[[ Dataset, beginning ]]

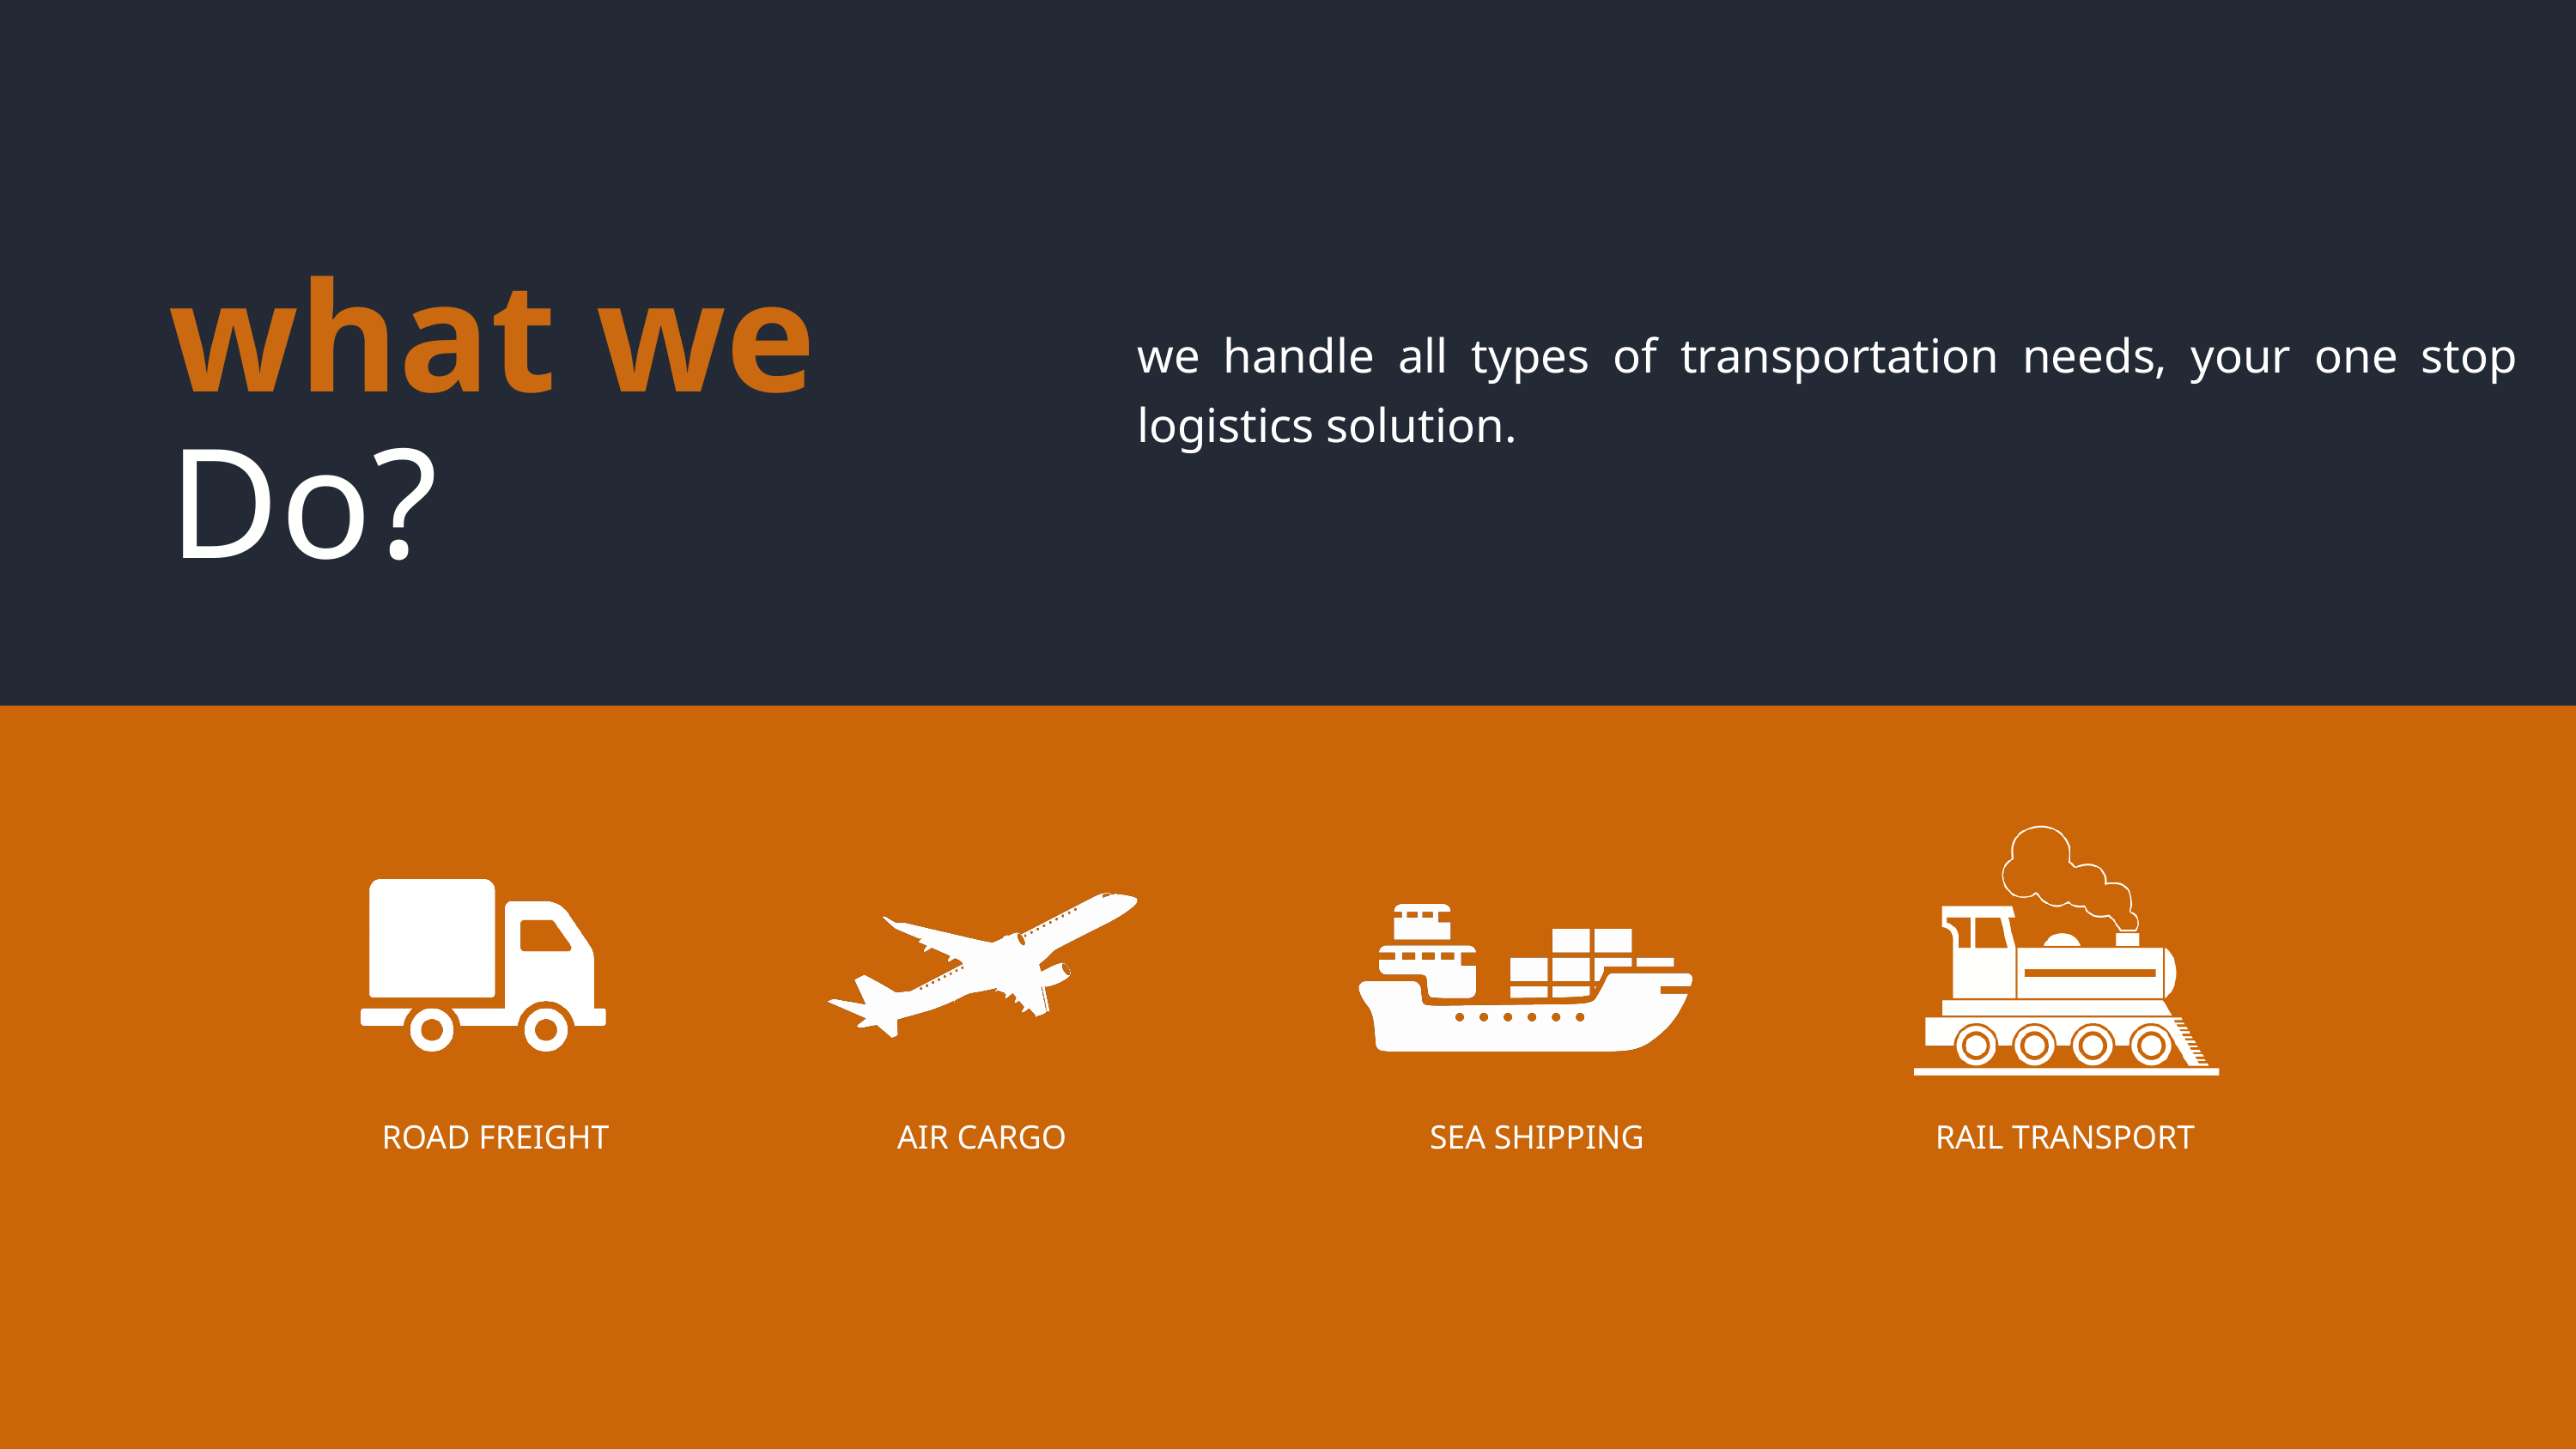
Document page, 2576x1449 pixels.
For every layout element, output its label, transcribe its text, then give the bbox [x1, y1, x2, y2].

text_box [0, 705, 2576, 1449]
text_box Do? [168, 434, 685, 589]
text_box what we [168, 268, 1467, 422]
text_box we handle all types of transportation needs, your one stop logistics solution. [1137, 312, 2519, 452]
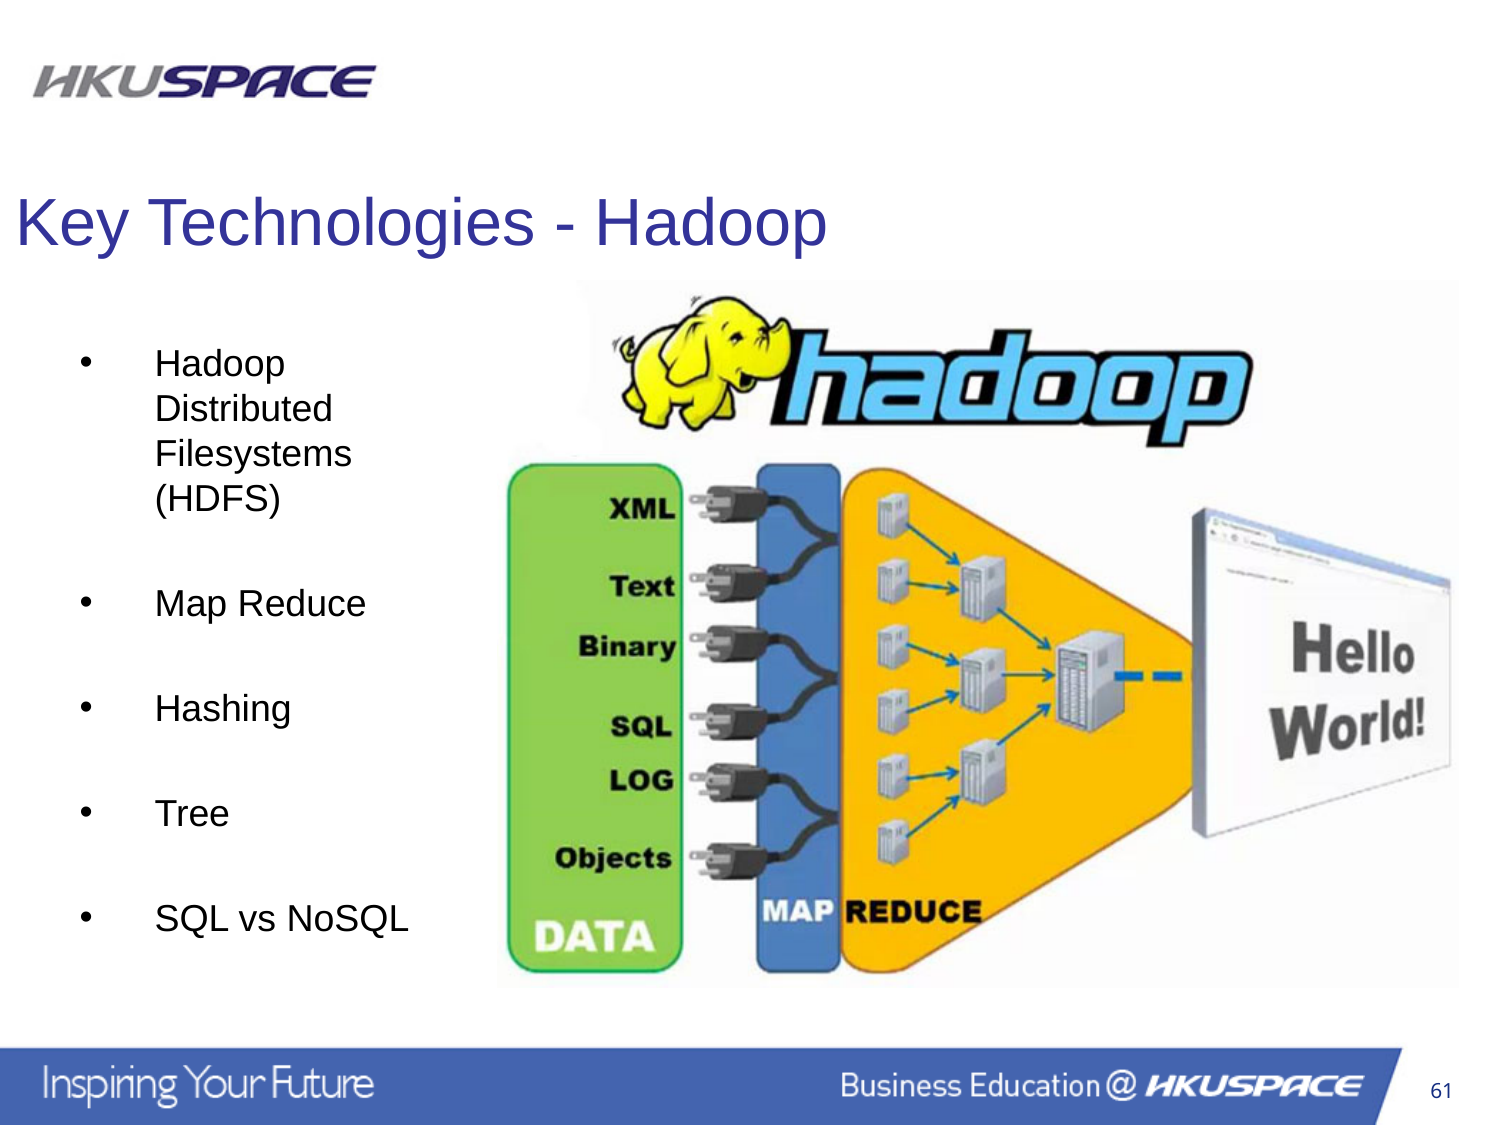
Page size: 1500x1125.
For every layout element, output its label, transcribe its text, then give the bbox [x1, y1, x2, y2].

slide_number 61 [1415, 1070, 1499, 1125]
text_box Hadoop Distributed Filesystems (HDFS) Map Reduce Hashing Tree SQL vs NoSQL [64, 278, 479, 976]
title Key Technologies - Hadoop [0, 101, 1325, 266]
picture [0, 0, 1500, 1125]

[[ Dataset, end ]]

▶ _Goal of the exercise_: Each line from the one containing "Page size: 1500x1125." through the end of the material must be output exactly, and no other line.

▶ _Solution for this exercise_:
Page size: 1500x1125.
For every layout element, output its label, transcribe its text, then give the bbox [x1, y1, x2, y2].

slide_number 61 [1415, 1070, 1499, 1125]
text_box Hadoop Distributed Filesystems (HDFS) Map Reduce Hashing Tree SQL vs NoSQL [64, 278, 479, 976]
title Key Technologies - Hadoop [0, 101, 1325, 266]
picture [0, 0, 1500, 1125]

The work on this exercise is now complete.